* PROBLEM DETAILS *
For the entries below, report every line that includes the word "this".

Stored items
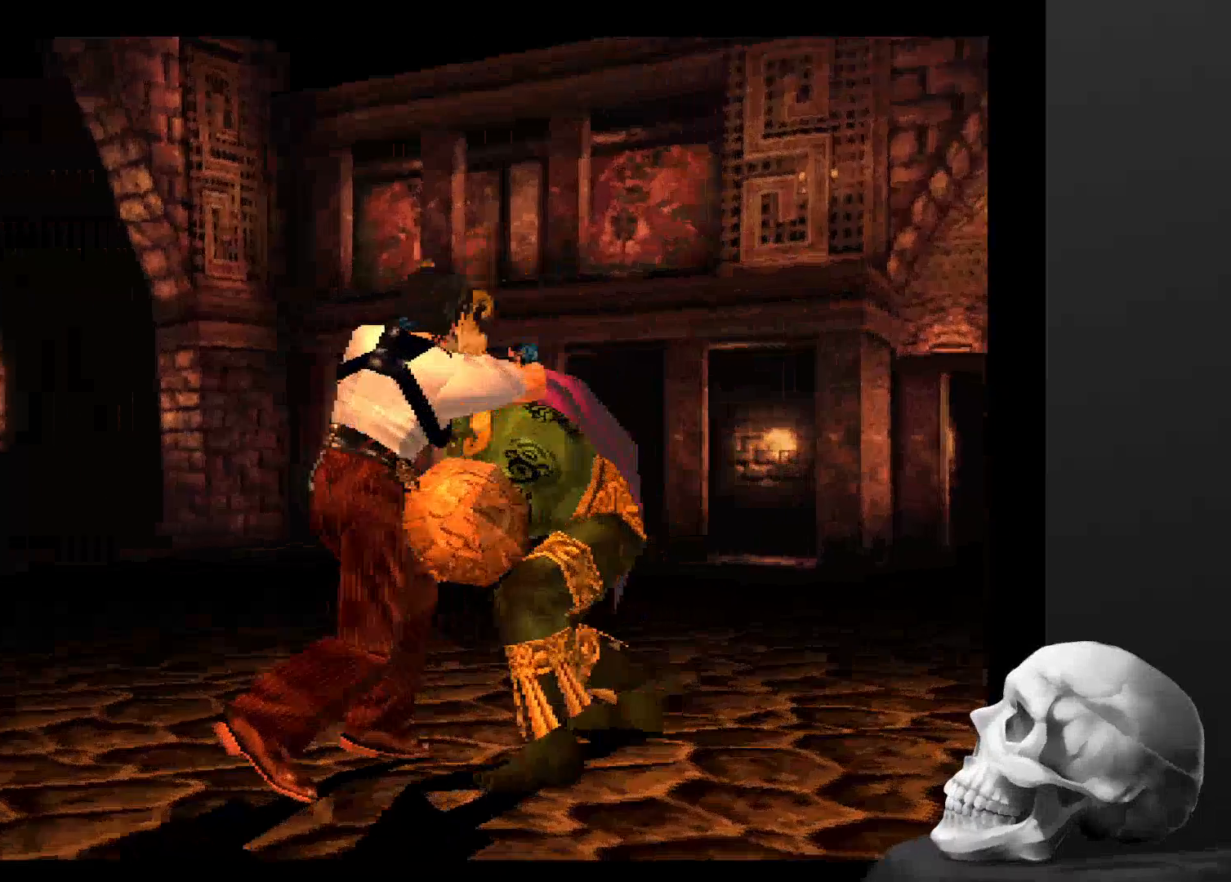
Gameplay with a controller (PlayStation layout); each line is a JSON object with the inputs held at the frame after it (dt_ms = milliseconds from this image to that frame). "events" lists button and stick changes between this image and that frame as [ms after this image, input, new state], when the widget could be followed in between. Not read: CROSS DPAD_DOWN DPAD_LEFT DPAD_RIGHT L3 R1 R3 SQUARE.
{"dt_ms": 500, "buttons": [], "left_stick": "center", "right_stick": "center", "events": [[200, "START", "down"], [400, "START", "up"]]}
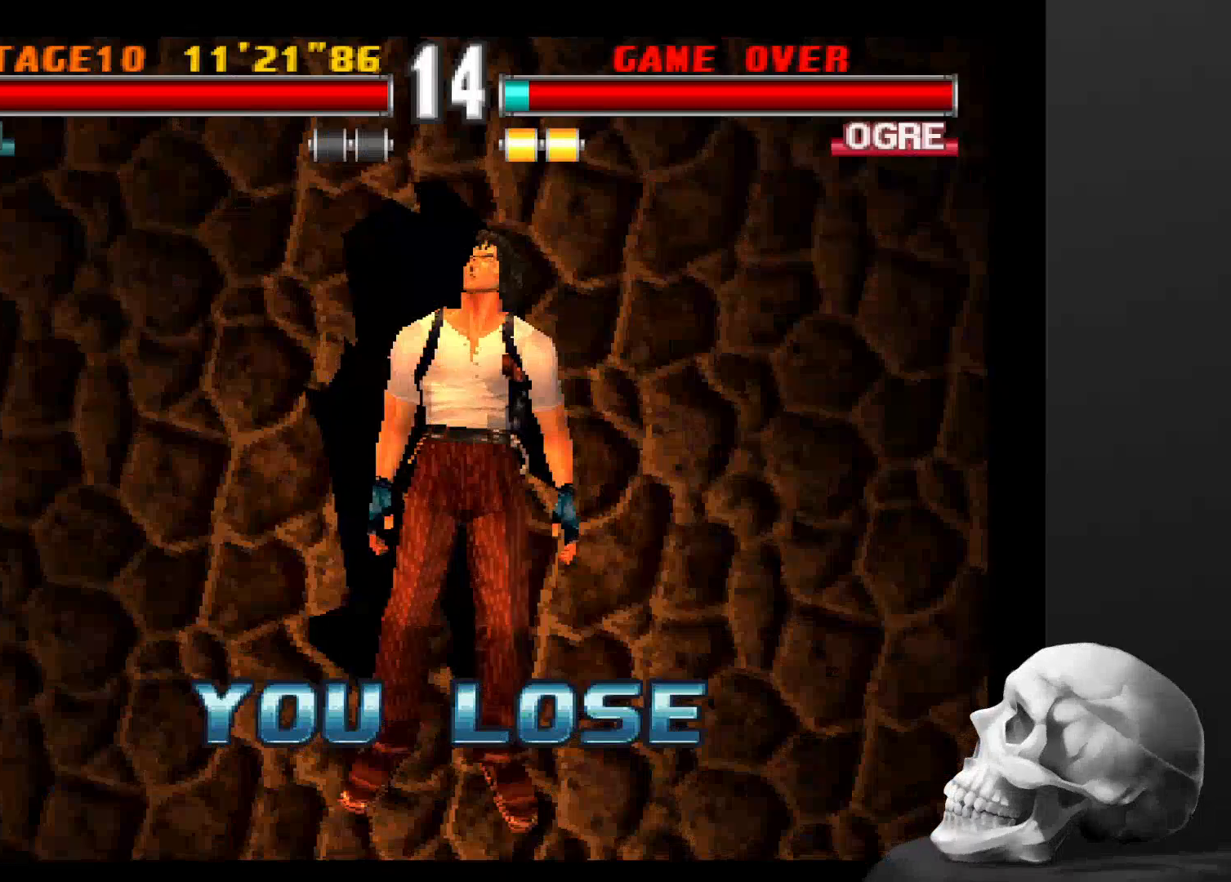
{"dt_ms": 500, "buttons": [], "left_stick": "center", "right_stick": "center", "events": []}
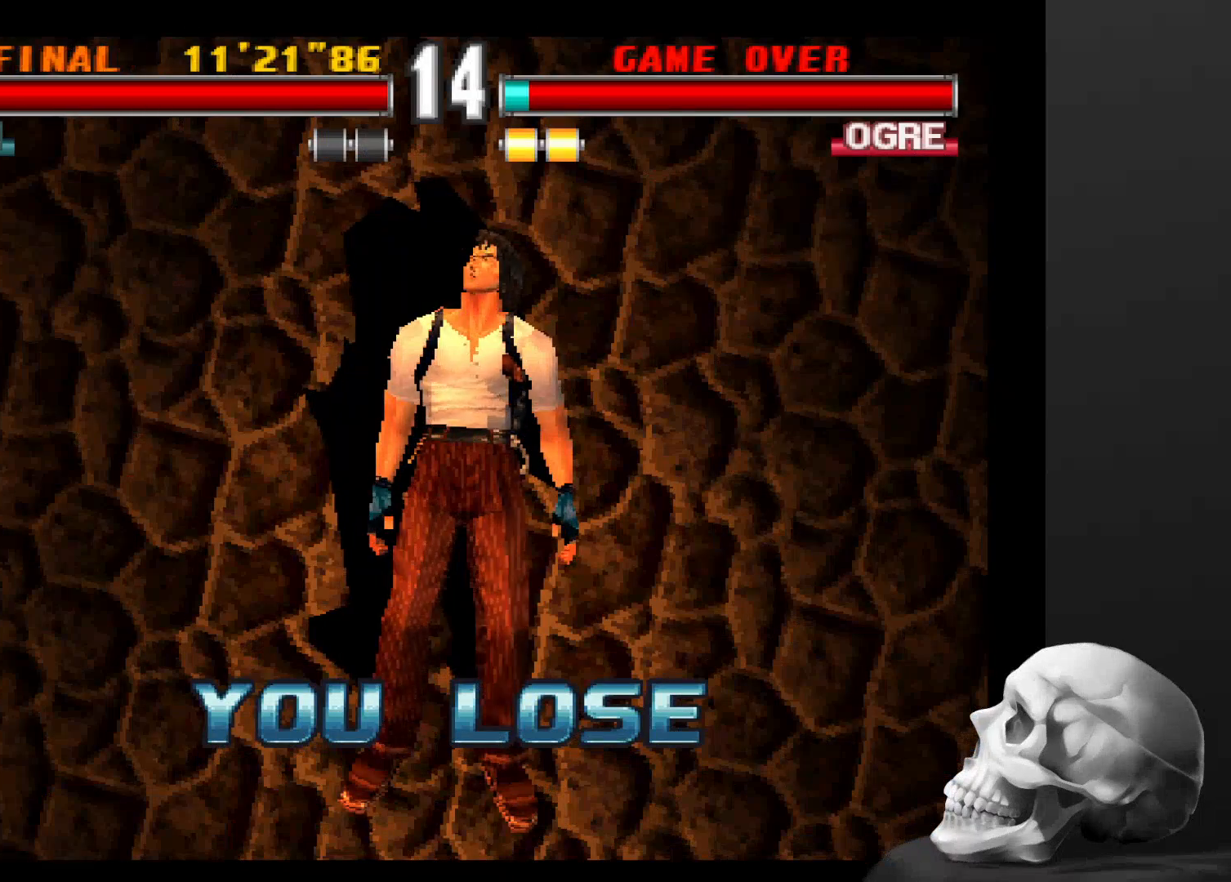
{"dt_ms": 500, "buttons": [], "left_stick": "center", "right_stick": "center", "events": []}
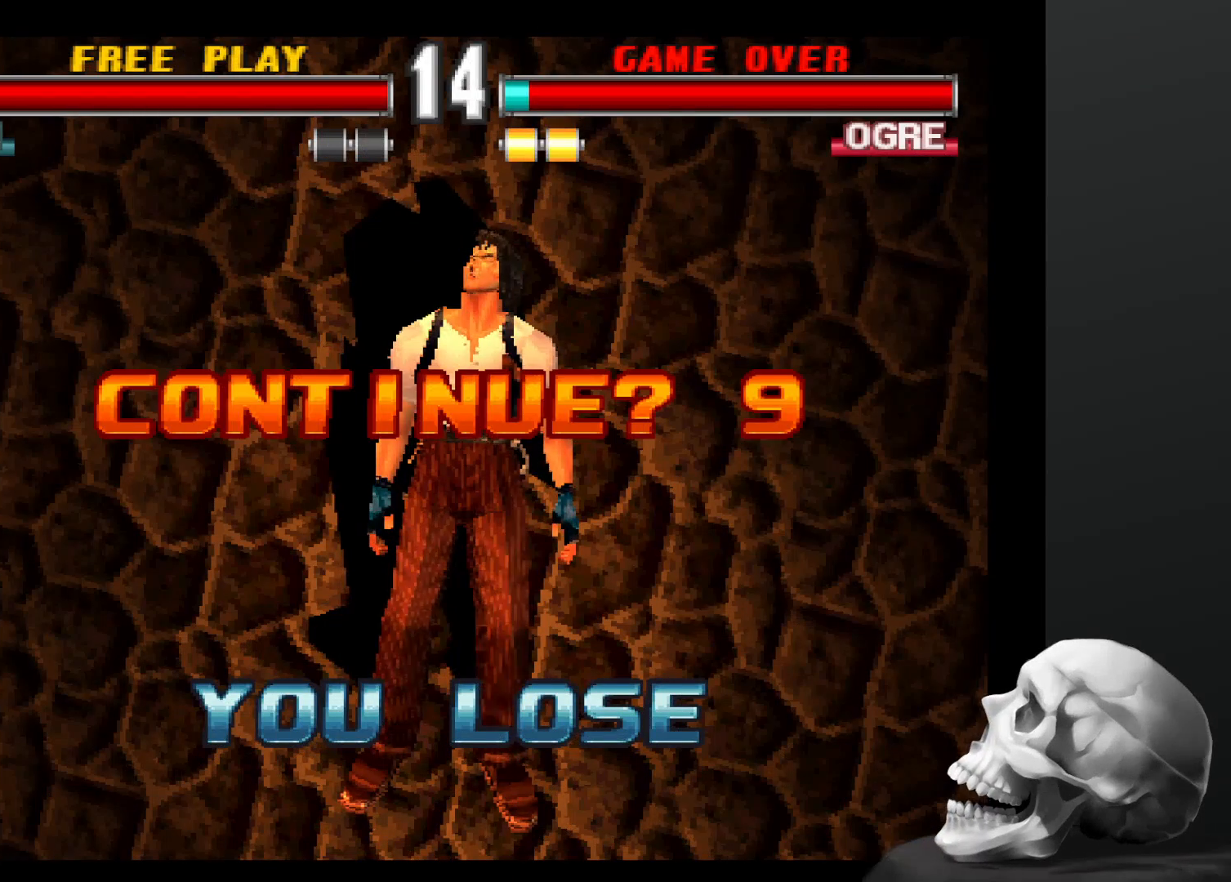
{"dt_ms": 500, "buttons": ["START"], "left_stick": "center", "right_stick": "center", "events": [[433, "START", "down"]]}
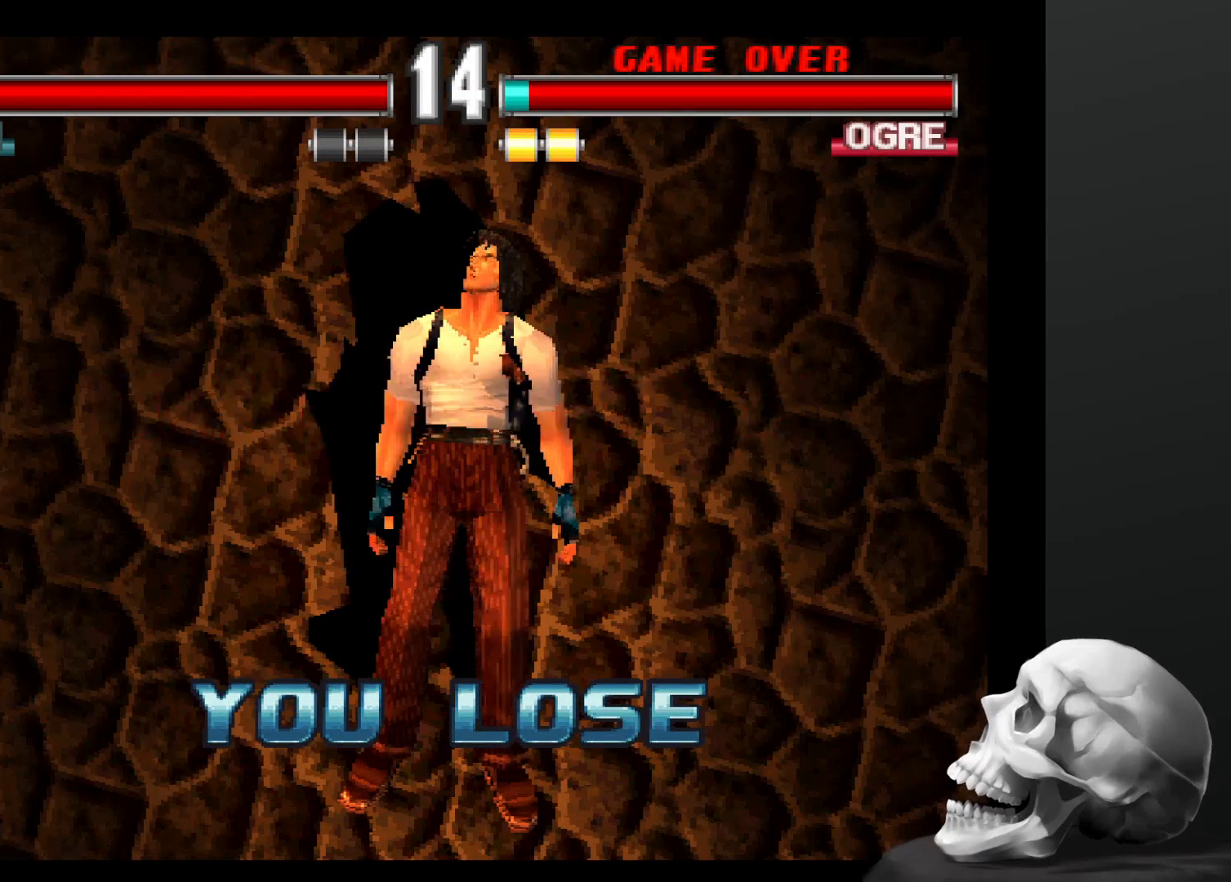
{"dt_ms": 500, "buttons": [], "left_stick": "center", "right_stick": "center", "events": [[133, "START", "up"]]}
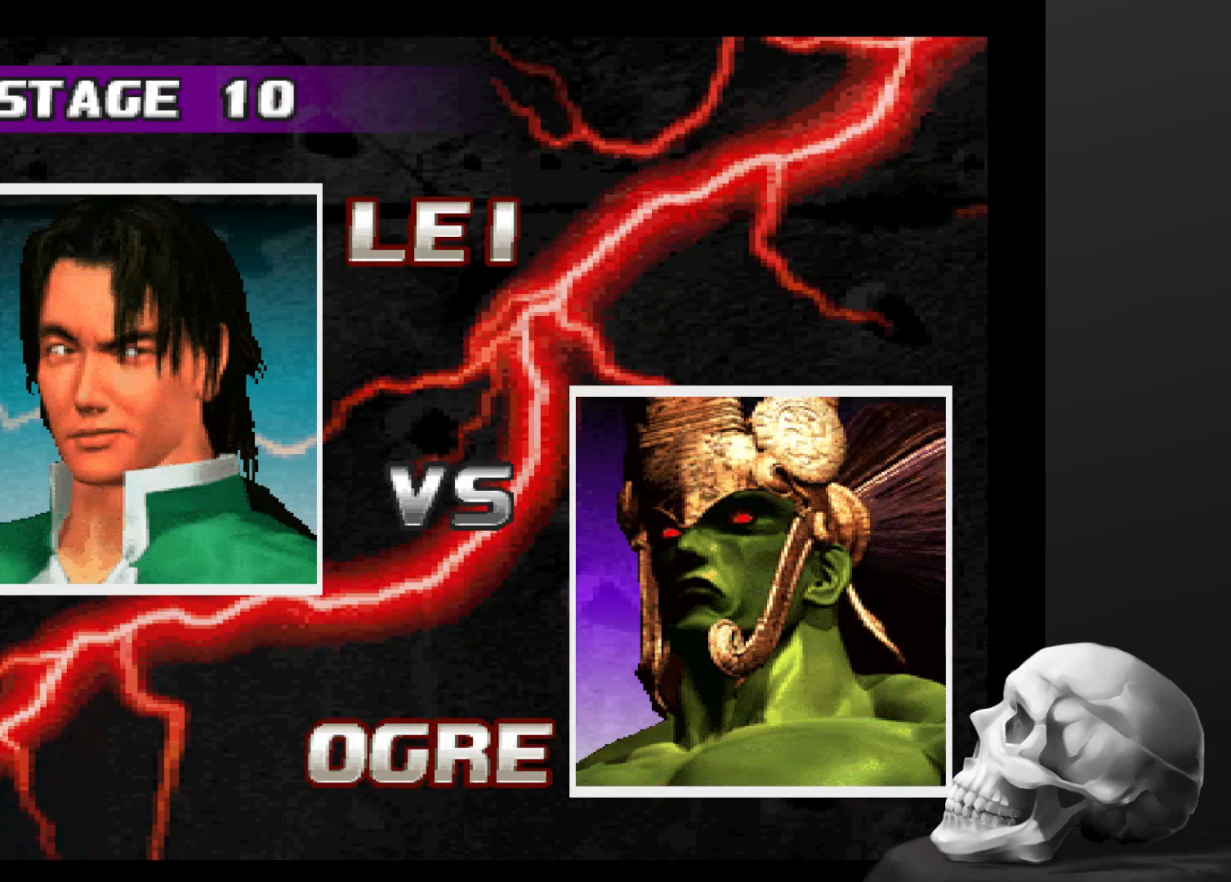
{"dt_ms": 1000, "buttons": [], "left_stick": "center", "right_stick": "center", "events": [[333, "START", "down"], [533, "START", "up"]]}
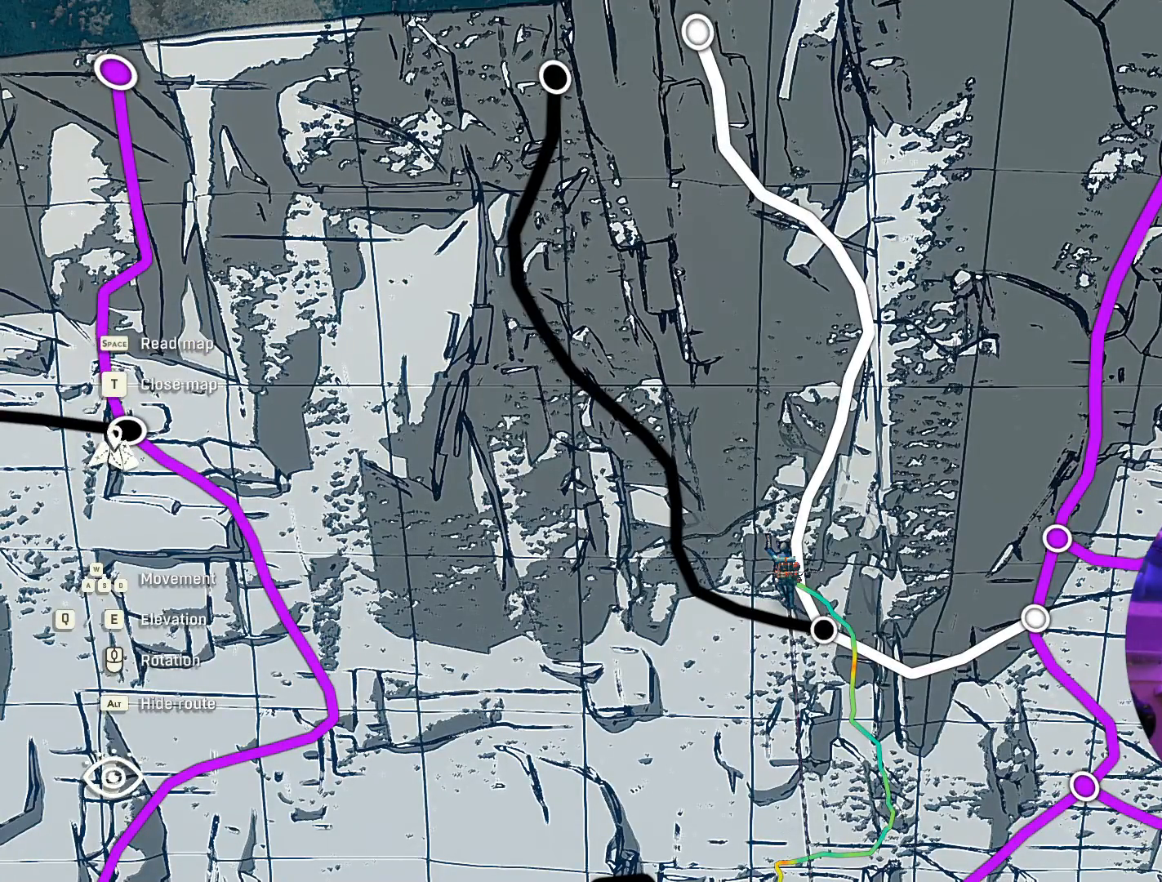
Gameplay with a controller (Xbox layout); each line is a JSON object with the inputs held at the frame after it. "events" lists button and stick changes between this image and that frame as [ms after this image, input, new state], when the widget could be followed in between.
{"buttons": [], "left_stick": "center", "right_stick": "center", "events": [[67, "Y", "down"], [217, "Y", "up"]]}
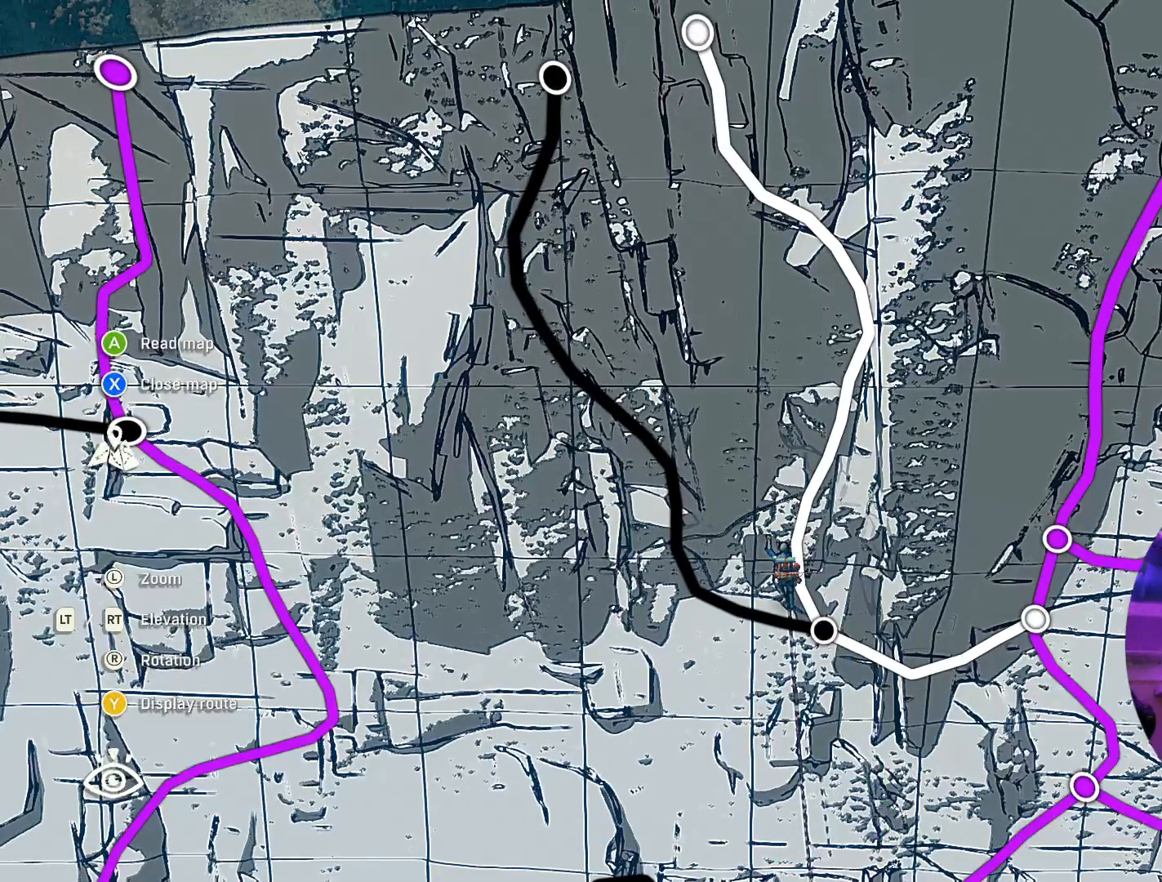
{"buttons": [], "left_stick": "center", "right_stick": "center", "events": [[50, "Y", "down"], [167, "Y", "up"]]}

* TASK RESPONSE *
Gameplay with a controller (PlayStation layout); each line is a JSON object with the inputs held at the frame after it (dt_ms = milliseconds from this image to that frame). "events" lists button and stick changes between this image and that frame as [ms after this image, input, new state], when the widget could be followed in between. Not read: CROSS DPAD_DOWN DPAD_LEFT DPAD_RIGHT L3 R1 R3 SQUARE.
Gameplay with a controller (Xbox layout); each line is a JSON object with the inputs held at the frame after it. "events" lists button and stick changes between this image and that frame as [ms after this image, input, new state], when the widget could be followed in between.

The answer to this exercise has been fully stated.